[Provided records]
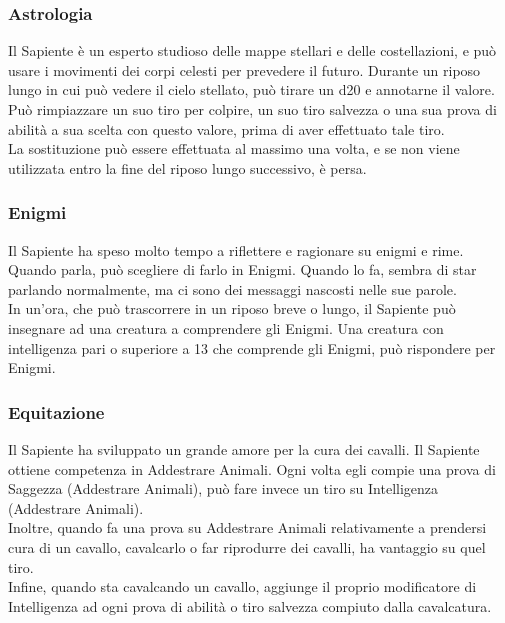 \subsubsection{Astrologia}
Il Sapiente è un esperto studioso delle mappe stellari e delle costellazioni, e può usare i movimenti dei corpi celesti per prevedere il futuro. Durante un riposo lungo in cui può vedere il cielo stellato, può tirare un d20 e annotarne il valore. Può rimpiazzare un suo tiro per colpire, un suo tiro salvezza o una sua prova di abilità a sua scelta con questo valore, prima di aver effettuato tale tiro.\\
La sostituzione può essere effettuata al massimo una volta, e se non viene utilizzata entro la fine del riposo lungo successivo, è persa.

\subsubsection{Enigmi}
Il Sapiente ha speso molto tempo a riflettere e ragionare su enigmi e rime. Quando parla, può scegliere di farlo in Enigmi. Quando lo fa, sembra di star parlando normalmente, ma ci sono dei messaggi nascosti nelle sue parole. \\
In un'ora, che può trascorrere in un riposo breve o lungo, il Sapiente può insegnare ad una creatura a comprendere gli Enigmi. Una creatura con intelligenza pari o superiore a 13 che comprende gli Enigmi, può rispondere per Enigmi.

\subsubsection{Equitazione}
Il Sapiente ha sviluppato un grande amore per la cura dei cavalli. Il Sapiente ottiene competenza in Addestrare Animali. Ogni volta egli compie una prova di Saggezza (Addestrare Animali), può fare invece un tiro su Intelligenza (Addestrare Animali).\\
Inoltre, quando fa una prova su Addestrare Animali relativamente a prendersi cura di un cavallo, cavalcarlo o far riprodurre dei cavalli, ha vantaggio su quel tiro.\\
Infine, quando sta cavalcando un cavallo, aggiunge il proprio modificatore di Intelligenza ad ogni prova di abilità o tiro salvezza compiuto dalla cavalcatura.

[Aim of the exercise]
Check each line of the listing above for the string "lungo". Report only how many have it.

[Answer box]
3